Exercise aim
Among the entries below, how many lines hold the word "ganTe"? Reply with the number only.

Source material
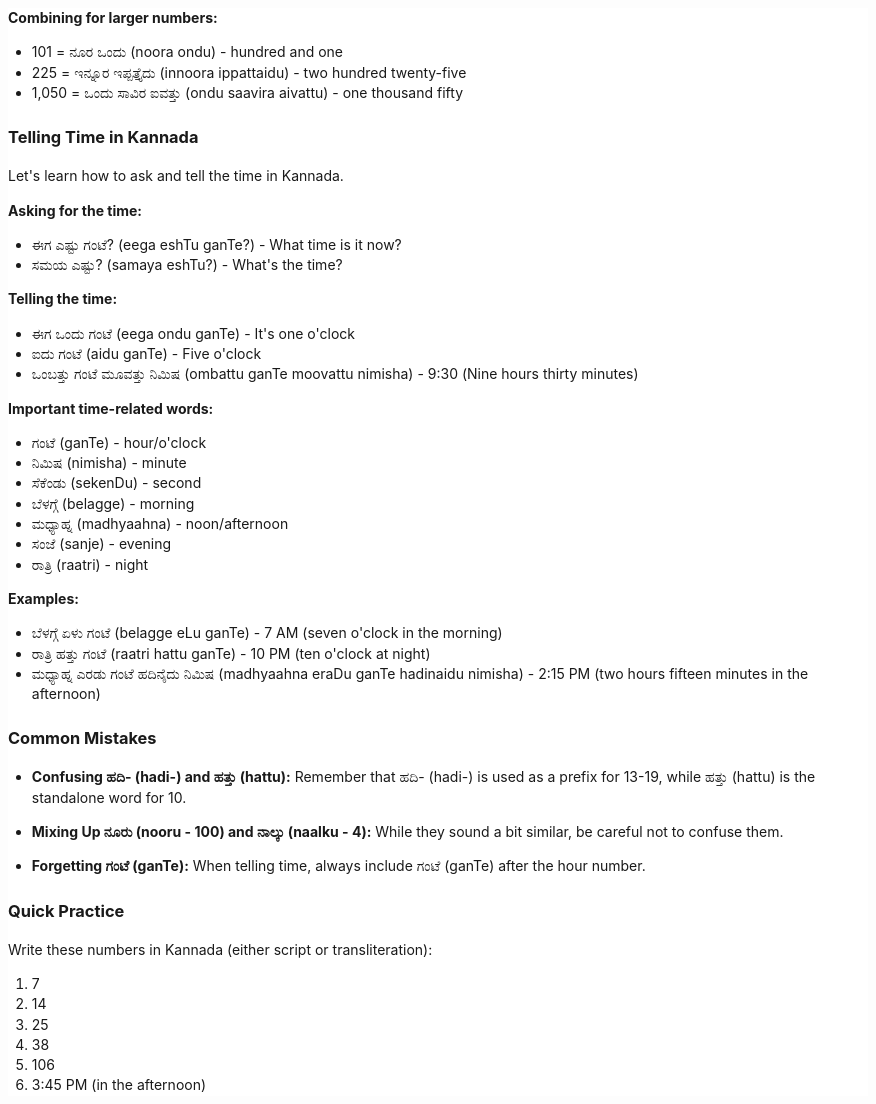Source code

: **Combining for larger numbers:**
* 101 = ನೂರ ಒಂದು (noora ondu) - hundred and one
* 225 = ಇನ್ನೂರ ಇಪ್ಪತ್ತೈದು (innoora ippattaidu) - two hundred twenty-five
* 1,050 = ಒಂದು ಸಾವಿರ ಐವತ್ತು (ondu saavira aivattu) - one thousand fifty

### Telling Time in Kannada

Let's learn how to ask and tell the time in Kannada.

**Asking for the time:**
* ಈಗ ಎಷ್ಟು ಗಂಟೆ? (eega eshTu ganTe?) - What time is it now?
* ಸಮಯ ಎಷ್ಟು? (samaya eshTu?) - What's the time?

**Telling the time:**
* ಈಗ ಒಂದು ಗಂಟೆ (eega ondu ganTe) - It's one o'clock
* ಐದು ಗಂಟೆ (aidu ganTe) - Five o'clock
* ಒಂಬತ್ತು ಗಂಟೆ ಮೂವತ್ತು ನಿಮಿಷ (ombattu ganTe moovattu nimisha) - 9:30 (Nine hours thirty minutes)

**Important time-related words:**
* ಗಂಟೆ (ganTe) - hour/o'clock
* ನಿಮಿಷ (nimisha) - minute
* ಸೆಕೆಂಡು (sekenDu) - second
* ಬೆಳಗ್ಗೆ (belagge) - morning
* ಮಧ್ಯಾಹ್ನ (madhyaahna) - noon/afternoon
* ಸಂಜೆ (sanje) - evening
* ರಾತ್ರಿ (raatri) - night

**Examples:**
* ಬೆಳಗ್ಗೆ ಏಳು ಗಂಟೆ (belagge eLu ganTe) - 7 AM (seven o'clock in the morning)
* ರಾತ್ರಿ ಹತ್ತು ಗಂಟೆ (raatri hattu ganTe) - 10 PM (ten o'clock at night)
* ಮಧ್ಯಾಹ್ನ ಎರಡು ಗಂಟೆ ಹದಿನೈದು ನಿಮಿಷ (madhyaahna eraDu ganTe hadinaidu nimisha) - 2:15 PM (two hours fifteen minutes in the afternoon)

### Common Mistakes

* **Confusing ಹದಿ- (hadi-) and ಹತ್ತು (hattu):** Remember that ಹದಿ- (hadi-) is used as a prefix for 13-19, while ಹತ್ತು (hattu) is the standalone word for 10.

* **Mixing Up ನೂರು (nooru - 100) and ನಾಲ್ಕು (naalku - 4):** While they sound a bit similar, be careful not to confuse them.

* **Forgetting ಗಂಟೆ (ganTe):** When telling time, always include ಗಂಟೆ (ganTe) after the hour number.

### Quick Practice

Write these numbers in Kannada (either script or transliteration):

1. 7
2. 14
3. 25
4. 38
5. 106
6. 3:45 PM (in the afternoon)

Solution to the problem
9